拡張ボード追加によるハードウェアRAID

  • 信頼性が高い
  • 値段が高い。RAID5相当を組めるモデルはその他パーツより高くなる
  • 参考:Amazon

オンボードチップによるソフトウェアRAID

  • OSが動作しない状況でも使える
  • M/Bが故障した場合に別M/Bに載せ替えてデータが確認できるか不安

OSによるデータ冗長化

  • Windowsだと記憶域プール
  • LinuxだとLVM機能
  • ただで利用できるがOS故障時のアクセスがしにくい

NIC:チーミング等を想定してIntelBroadcomなど信頼性の高いものが良い。
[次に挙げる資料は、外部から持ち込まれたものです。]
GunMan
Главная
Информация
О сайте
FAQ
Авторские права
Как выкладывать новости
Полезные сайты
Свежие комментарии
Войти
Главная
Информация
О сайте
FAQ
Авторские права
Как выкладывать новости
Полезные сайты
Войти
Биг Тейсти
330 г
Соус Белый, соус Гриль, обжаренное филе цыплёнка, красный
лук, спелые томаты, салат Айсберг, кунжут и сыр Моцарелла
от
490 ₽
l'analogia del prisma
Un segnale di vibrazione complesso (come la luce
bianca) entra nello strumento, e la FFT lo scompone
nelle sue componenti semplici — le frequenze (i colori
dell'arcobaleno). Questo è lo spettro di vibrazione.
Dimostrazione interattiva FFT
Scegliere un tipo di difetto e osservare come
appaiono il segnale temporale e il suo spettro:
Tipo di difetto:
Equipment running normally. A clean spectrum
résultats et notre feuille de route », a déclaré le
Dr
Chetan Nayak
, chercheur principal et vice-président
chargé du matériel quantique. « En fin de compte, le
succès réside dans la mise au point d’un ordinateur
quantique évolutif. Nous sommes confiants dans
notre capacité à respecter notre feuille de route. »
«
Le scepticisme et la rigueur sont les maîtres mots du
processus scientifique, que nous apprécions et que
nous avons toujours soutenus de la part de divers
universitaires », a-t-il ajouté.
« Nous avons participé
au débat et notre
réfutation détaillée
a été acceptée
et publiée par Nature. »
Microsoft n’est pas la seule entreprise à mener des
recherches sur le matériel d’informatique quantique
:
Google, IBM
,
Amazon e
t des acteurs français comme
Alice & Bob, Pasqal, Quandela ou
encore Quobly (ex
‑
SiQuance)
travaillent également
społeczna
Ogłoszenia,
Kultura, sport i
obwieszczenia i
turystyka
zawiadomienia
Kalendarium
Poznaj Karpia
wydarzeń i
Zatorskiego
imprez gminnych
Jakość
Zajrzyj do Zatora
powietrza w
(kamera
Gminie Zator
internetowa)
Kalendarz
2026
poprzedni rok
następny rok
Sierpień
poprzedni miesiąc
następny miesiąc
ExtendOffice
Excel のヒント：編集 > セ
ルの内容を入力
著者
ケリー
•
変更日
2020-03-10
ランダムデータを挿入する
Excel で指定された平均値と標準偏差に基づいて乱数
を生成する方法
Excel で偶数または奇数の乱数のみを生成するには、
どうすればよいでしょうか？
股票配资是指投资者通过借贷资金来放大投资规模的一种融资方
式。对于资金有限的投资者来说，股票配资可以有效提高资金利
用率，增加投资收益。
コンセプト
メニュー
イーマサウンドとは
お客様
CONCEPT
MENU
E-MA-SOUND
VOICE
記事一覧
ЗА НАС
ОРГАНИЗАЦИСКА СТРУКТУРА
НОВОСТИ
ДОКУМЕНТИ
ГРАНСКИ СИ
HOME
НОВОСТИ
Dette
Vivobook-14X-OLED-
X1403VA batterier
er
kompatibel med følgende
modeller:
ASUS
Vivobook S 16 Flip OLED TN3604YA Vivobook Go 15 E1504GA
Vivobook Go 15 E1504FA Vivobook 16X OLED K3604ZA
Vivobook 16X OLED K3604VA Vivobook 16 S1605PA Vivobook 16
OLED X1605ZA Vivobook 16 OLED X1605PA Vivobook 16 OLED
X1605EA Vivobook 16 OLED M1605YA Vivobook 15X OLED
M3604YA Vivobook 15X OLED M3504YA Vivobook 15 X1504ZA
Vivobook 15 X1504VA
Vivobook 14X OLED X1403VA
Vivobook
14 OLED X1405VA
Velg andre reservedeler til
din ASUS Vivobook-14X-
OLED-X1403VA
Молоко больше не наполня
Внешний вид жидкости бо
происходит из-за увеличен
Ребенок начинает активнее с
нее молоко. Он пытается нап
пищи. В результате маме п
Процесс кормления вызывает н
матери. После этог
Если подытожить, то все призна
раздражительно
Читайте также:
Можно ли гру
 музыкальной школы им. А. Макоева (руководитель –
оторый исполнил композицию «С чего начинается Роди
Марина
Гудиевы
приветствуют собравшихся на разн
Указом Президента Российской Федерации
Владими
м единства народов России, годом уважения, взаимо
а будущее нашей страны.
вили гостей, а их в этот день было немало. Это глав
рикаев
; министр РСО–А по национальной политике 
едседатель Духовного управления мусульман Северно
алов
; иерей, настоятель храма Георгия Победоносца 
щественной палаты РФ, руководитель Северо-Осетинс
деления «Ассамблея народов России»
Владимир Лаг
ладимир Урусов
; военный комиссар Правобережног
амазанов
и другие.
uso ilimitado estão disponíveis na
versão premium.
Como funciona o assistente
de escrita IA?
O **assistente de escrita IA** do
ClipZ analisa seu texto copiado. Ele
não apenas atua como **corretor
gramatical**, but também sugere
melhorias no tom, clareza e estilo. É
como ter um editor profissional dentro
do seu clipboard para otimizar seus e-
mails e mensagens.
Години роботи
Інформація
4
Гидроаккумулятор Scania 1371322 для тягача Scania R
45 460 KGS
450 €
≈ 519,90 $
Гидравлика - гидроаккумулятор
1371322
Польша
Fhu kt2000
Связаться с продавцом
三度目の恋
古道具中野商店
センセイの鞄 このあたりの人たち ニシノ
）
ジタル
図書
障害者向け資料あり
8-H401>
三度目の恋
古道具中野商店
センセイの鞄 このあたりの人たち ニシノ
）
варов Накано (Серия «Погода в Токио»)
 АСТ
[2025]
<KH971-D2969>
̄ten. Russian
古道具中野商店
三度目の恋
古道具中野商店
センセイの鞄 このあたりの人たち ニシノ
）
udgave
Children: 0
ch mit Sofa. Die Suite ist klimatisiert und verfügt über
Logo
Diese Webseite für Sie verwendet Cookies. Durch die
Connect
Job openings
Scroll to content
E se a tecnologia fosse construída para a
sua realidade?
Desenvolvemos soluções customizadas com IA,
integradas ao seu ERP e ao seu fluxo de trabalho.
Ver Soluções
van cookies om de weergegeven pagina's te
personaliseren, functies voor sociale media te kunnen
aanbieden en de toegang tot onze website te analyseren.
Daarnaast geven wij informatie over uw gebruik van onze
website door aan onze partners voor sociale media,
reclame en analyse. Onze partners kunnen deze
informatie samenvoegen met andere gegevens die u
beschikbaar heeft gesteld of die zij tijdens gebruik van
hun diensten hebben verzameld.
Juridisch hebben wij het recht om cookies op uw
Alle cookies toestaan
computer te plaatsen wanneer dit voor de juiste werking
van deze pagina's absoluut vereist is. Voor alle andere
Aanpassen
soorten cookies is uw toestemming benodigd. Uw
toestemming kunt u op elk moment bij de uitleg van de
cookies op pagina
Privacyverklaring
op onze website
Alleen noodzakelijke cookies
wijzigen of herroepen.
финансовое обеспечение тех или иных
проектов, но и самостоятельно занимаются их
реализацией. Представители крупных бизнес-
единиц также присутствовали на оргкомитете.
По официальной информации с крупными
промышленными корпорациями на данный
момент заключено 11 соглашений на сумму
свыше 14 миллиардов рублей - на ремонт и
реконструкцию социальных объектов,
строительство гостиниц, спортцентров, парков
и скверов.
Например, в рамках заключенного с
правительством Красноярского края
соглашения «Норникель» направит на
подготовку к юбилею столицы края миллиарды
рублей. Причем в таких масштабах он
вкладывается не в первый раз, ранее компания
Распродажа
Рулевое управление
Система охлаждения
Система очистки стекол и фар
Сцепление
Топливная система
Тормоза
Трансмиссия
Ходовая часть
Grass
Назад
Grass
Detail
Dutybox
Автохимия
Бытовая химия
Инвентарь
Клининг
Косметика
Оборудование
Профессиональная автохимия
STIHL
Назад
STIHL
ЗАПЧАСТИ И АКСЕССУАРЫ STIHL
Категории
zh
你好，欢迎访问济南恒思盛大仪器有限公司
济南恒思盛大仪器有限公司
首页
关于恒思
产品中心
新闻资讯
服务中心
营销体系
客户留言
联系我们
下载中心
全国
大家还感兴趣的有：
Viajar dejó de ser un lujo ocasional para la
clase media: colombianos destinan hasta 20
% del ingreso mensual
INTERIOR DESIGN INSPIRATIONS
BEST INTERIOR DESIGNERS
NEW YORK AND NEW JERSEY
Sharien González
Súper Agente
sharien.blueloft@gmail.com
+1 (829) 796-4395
NIC自体が故障するよりもケーブルの抜き差しでダウンするケースが多い

信頼性に対する持論


単機能サーバー(ここではファイルサーバーを想定)

  • 停止しても影響ないのでHDDのみOSによるRAID構成。

仮想基盤サーバー

  • 停止すると上位のゲストOSが軒並み停止するため、単機能サーバーより信頼性を高めた構成とする
  • メモリはECC構成。NICIntelチップを利用したデバイスを複数ポート用意。HDDはSSDをHWRAIDによるRAID1構成
  • 停止して困る仮想サーバーは乗せる物理サーバーを分けた上でアプリケーションレベルでの冗長化が望ましい

結局のところ、個人用途のサーバーなので如何に故障しないかを突き詰めるよりはある程度信頼性が低いのは認識した上で、きちんとバックアップを自動取得させることが費用対効果を考えると重要だと思っている。